Please verify the name of the GRUB packages you currently have installed. If they include something like grub2-i386-pc
(or directory /boot/grub2/i386-pc
exists), you've accidentally booted the SuSE installer in legacy BIOS mode, and so it has installed a legacy BIOS version of GRUB bootloader, which naturally cannot boot any operating system that uses the newer UEFI boot scheme.
To fix this:
First, find out how to boot your system to Linux in UEFI mode and gain access to your OpenSUSE installation. A openSUSE installation media in Rescue System mode, or a LiveCD/USB could be suitable from this. Here's a link to the relevant instructions from openSUSE documentation
Verify that you're in fact in UEFI mode by running efibootmgr -v
. If it responds with EFI variables are not supported on this system
you are not managed to boot in UEFI mode, but in legacy BIOS mode. (Booting in legacy BIOS mode disables the UEFI runtime services, which is the mechanism used to access the EFI NVRAM variables.)
You may need to change your UEFI BIOS settings to prefer UEFI boot over legacy BIOS, or to outright disable the legacy compatibility (often known as CSM = Compatibility Support Module). The actual procedure at this point is specific to your hardware and UEFI BIOS. Consult your hardware documentation.

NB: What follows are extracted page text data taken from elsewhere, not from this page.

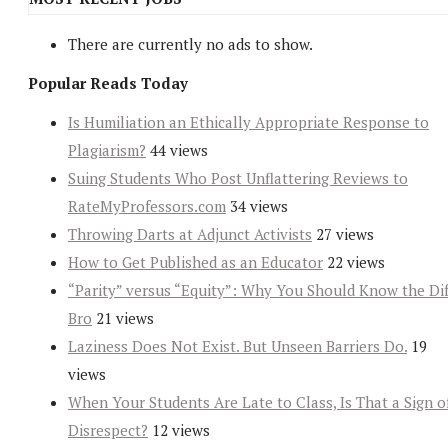
There are currently no ads to show.
Popular Reads Today
Is Humiliation an Ethically Appropriate Response to
Plagiarism?
44 views
Suing Students Who Post Unflattering Reviews to
RateMyProfessors.com
34 views
Throwing Darts at Adjunct Activists
27 views
How to Get Published as an Educator
22 views
“Parity” versus “Equity”: Why You Should Know the Dif
Bro
21 views
Laziness Does Not Exist. But Unseen Barriers Do.
19
views
When Your Students Are Late to Class, Is That a Sign o
Disrespect?
12 views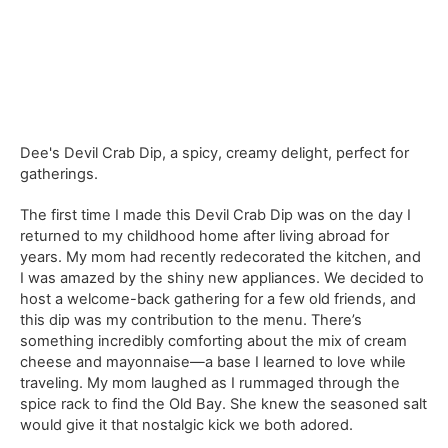
Dee's Devil Crab Dip, a spicy, creamy delight, perfect for
gatherings.
The first time I made this Devil Crab Dip was on the day I
returned to my childhood home after living abroad for
years. My mom had recently redecorated the kitchen, and
I was amazed by the shiny new appliances. We decided to
host a welcome-back gathering for a few old friends, and
this dip was my contribution to the menu. There’s
something incredibly comforting about the mix of cream
cheese and mayonnaise—a base I learned to love while
traveling. My mom laughed as I rummaged through the
spice rack to find the Old Bay. She knew the seasoned salt
would give it that nostalgic kick we both adored.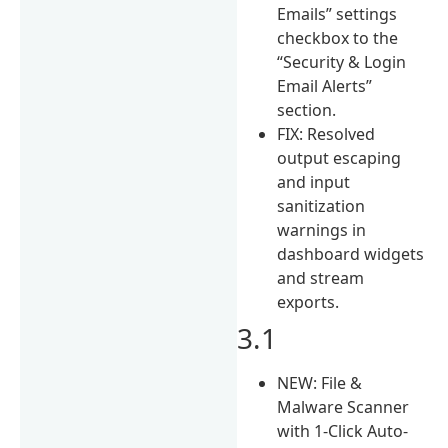
Emails” settings
checkbox to the
“Security & Login
Email Alerts”
section.
FIX: Resolved
output escaping
and input
sanitization
warnings in
dashboard widgets
and stream
exports.
3.1
NEW: File &
Malware Scanner
with 1-Click Auto-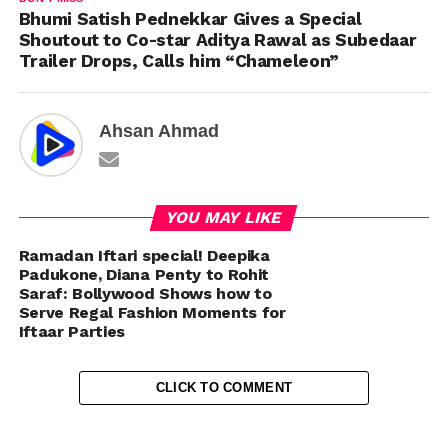
Bhumi Satish Pednekkar Gives a Special
Shoutout to Co-star Aditya Rawal as Subedaar
Trailer Drops, Calls him “Chameleon”
Ahsan Ahmad
YOU MAY LIKE
Ramadan Iftari special! Deepika
Padukone, Diana Penty to Rohit
Saraf: Bollywood Shows how to
Serve Regal Fashion Moments for
Iftaar Parties
CLICK TO COMMENT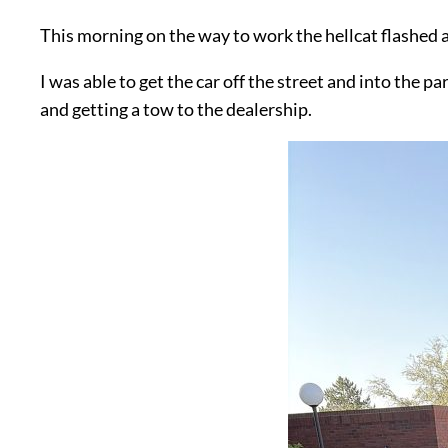
This morning on the way to work the hellcat flashed 
I was able to get the car off the street and into the
and getting a tow to the dealership.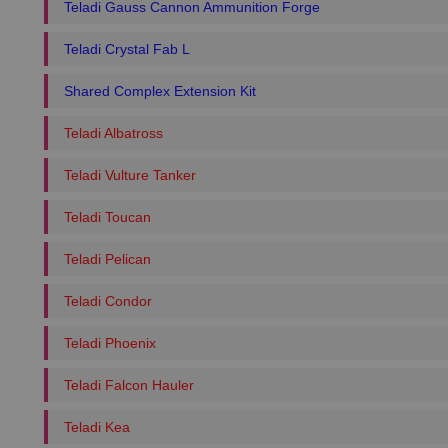
Teladi Gauss Cannon Ammunition Forge
Teladi Crystal Fab L
Shared Complex Extension Kit
Teladi Albatross
Teladi Vulture Tanker
Teladi Toucan
Teladi Pelican
Teladi Condor
Teladi Phoenix
Teladi Falcon Hauler
Teladi Kea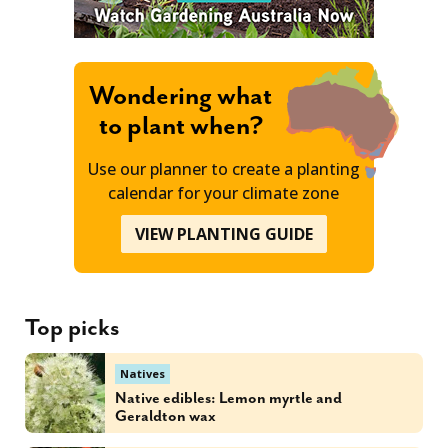
Wondering what
to plant when?
Use our planner to create a planting
calendar for your climate zone
VIEW PLANTING GUIDE
Top picks
Natives
Native edibles: Lemon myrtle and
Geraldton wax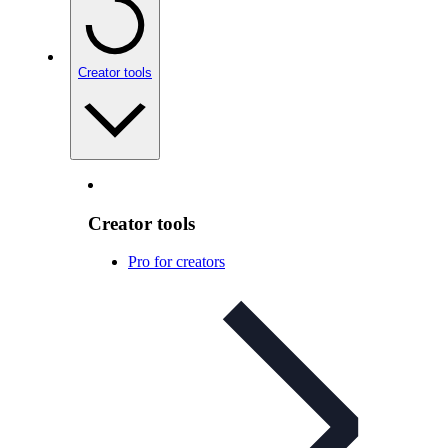
Creator tools
Creator tools
Pro for creators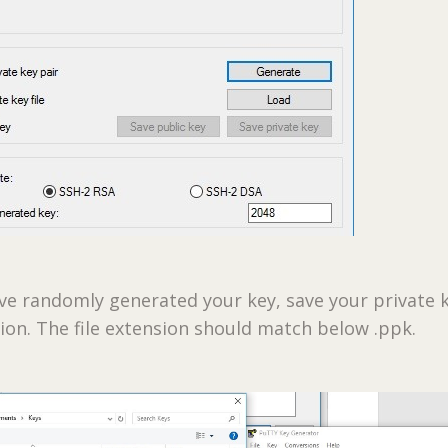
ve randomly generated your key, save your private k
tion. The file extension should match below .ppk.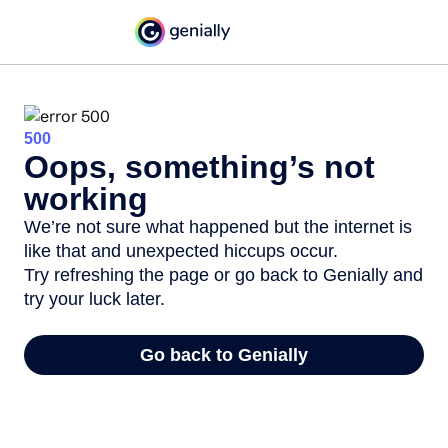
500
Oops, something’s not
working
We’re not sure what happened but the internet is
like that and unexpected hiccups occur.
Try refreshing the page or go back to Genially and
try your luck later.
Go back to Genially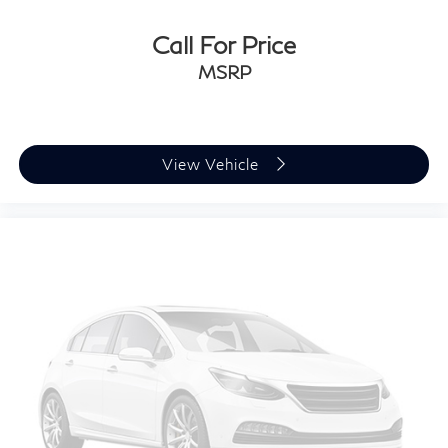
Call For Price
MSRP
View Vehicle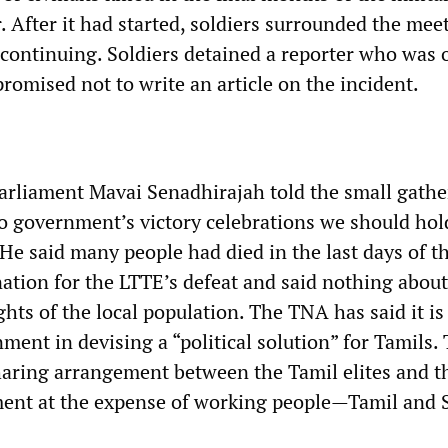
r. After it had started, soldiers surrounded the mee
 continuing. Soldiers detained a reporter who was 
promised not to write an article on the incident.
rliament Mavai Senadhirajah told the small gathe
to government’s victory celebrations we should hol
 He said many people had died in the last days of t
ation for the LTTE’s defeat and said nothing about
ights of the local population. The TNA has said it is
ment in devising a “political solution” for Tamils. 
aring arrangement between the Tamil elites and t
nt at the expense of working people—Tamil and 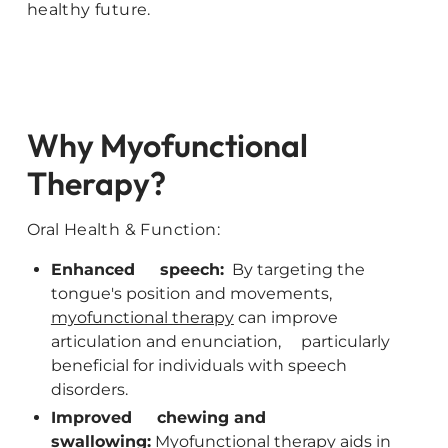
healthy future.
Why Myofunctional
Therapy?
Oral Health & Function:
Enhanced speech:
By targeting the
tongue's position and movements,
myofunctional therapy
can improve
articulation and enunciation, particularly
beneficial for individuals with speech
disorders.
Improved chewing and
swallowing:
Myofunctional therapy aids in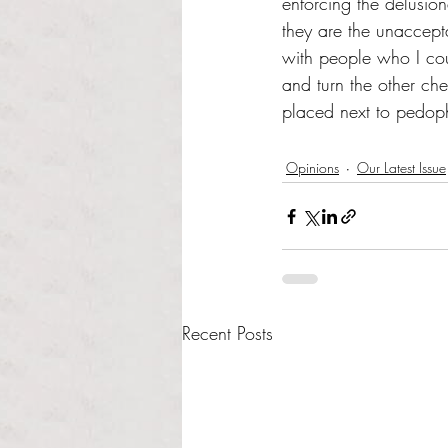
enforcing the delusio
they are the unaccepta
with people who I coul
and turn the other ch
placed next to pedophi
Opinions
Our Latest Issue
Recent Posts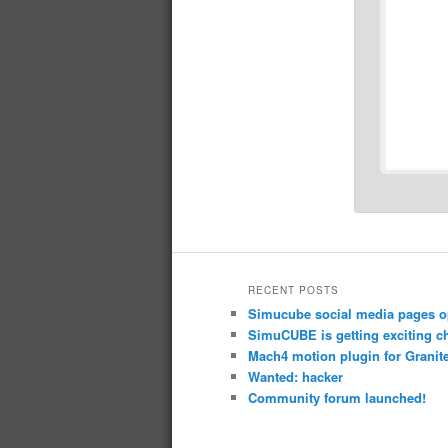
RECENT POSTS
Simucube social media pages o
SimuCUBE is getting exciting c
Mach4 motion plugin for Granite
Wanted: hacker
Community forum launched!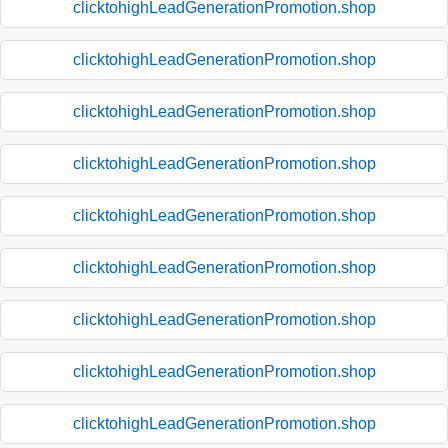
clicktohighLeadGenerationPromotion.shop
clicktohighLeadGenerationPromotion.shop
clicktohighLeadGenerationPromotion.shop
clicktohighLeadGenerationPromotion.shop
clicktohighLeadGenerationPromotion.shop
clicktohighLeadGenerationPromotion.shop
clicktohighLeadGenerationPromotion.shop
clicktohighLeadGenerationPromotion.shop
clicktohighLeadGenerationPromotion.shop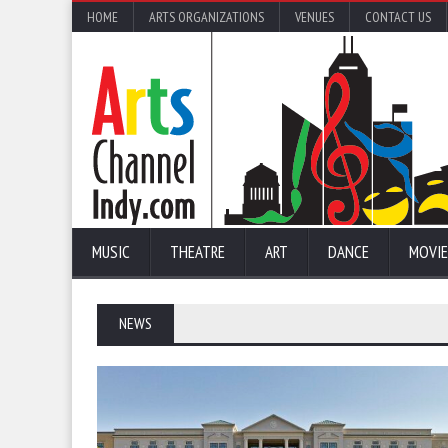
HOME
ARTS ORGANIZATIONS
VENUES
CONTACT US
MUSIC
THEATRE
ART
DANCE
MOVIE
NEWS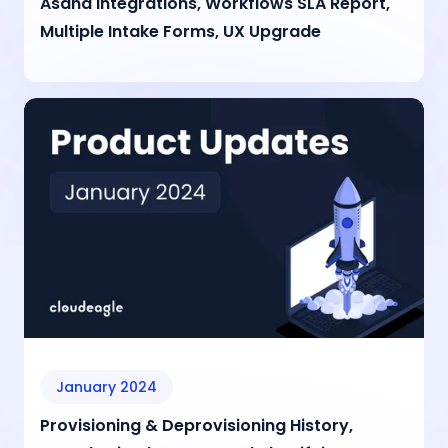
Asana Integrations, Workflows SLA Report,
Multiple Intake Forms, UX Upgrade
January 2024
Provisioning & Deprovisioning History,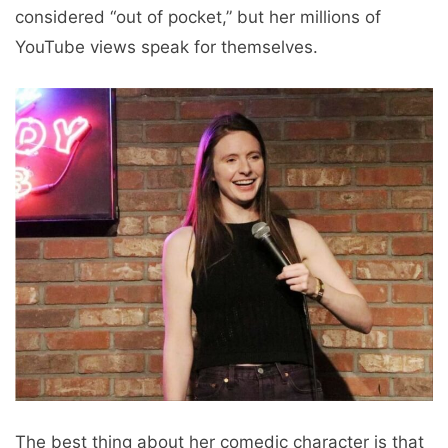
considered “out of pocket,” but her millions of
YouTube views speak for themselves.
The best thing about her comedic character is that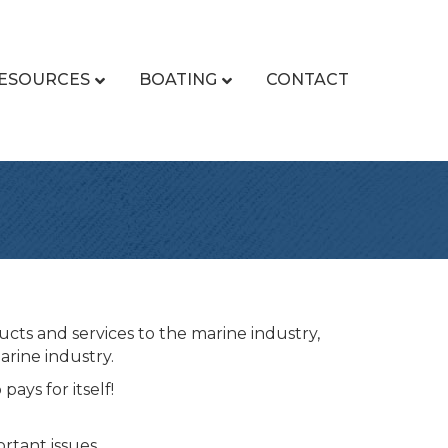
ESOURCES
BOATING
CONTACT
cts and services to the marine industry,
arine industry.
ays for itself!
tant issues.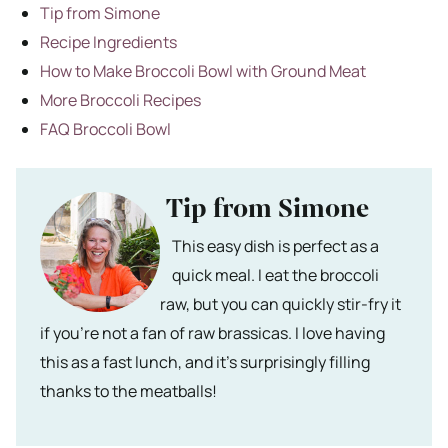
Tip from Simone
Recipe Ingredients
How to Make Broccoli Bowl with Ground Meat
More Broccoli Recipes
FAQ Broccoli Bowl
Tip from Simone
This easy dish is perfect as a
quick meal. I eat the broccoli
raw, but you can quickly stir-fry it
if you’re not a fan of raw brassicas. I love having
this as a fast lunch, and it’s surprisingly filling
thanks to the meatballs!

Once you've managed to boot the system in UEFI mode and are accessing your openSUSE installation, remove any current GRUB bootloader packages. Then mount your EFI system partition as /boot/efi
and fully reinstall GRUB2. If the package management requires you to pick the actual version of GRUB2 hardware-dependent package, pick grub2-x86_64-efi
instead of grub2-i386-pc
.
Usually, the full reinstallation of GRUB includes a script that will automatically update the EFI NVRAM variables using the efibootmgr
tool. With efibootmgr -v
, you should see a list of boot options, similar to what is available in UEFI BIOS settings. After the (re)installation of an UEFI version of GRUB, the list should include a new entry for OpenSUSE, specifying the location of the grubx64.efi
bootloader file within the EFI system partition. If that does not happen for some reason, you can use a command like the following to create it manually:
efibootmgr -c -d /dev/sda -L "openSUSE" -l '\EFI\opensuse\grubx64.efi'
Note that the efibootmgr -d
option specifies the whole-disk device that contains the EFI system partition, not the partition itself.
The EFI system partition is not exclusive to Windows: in UEFI systems, all the installed operating systems are supposed to put their primary bootloaders in there. There is even a standardized directory schema for avoiding conflicts between bootloaders: each vendor is supposed to put their bootloader in \EFI\<vendor name>\
directory, and both openSUSE and Microsoft comply with this.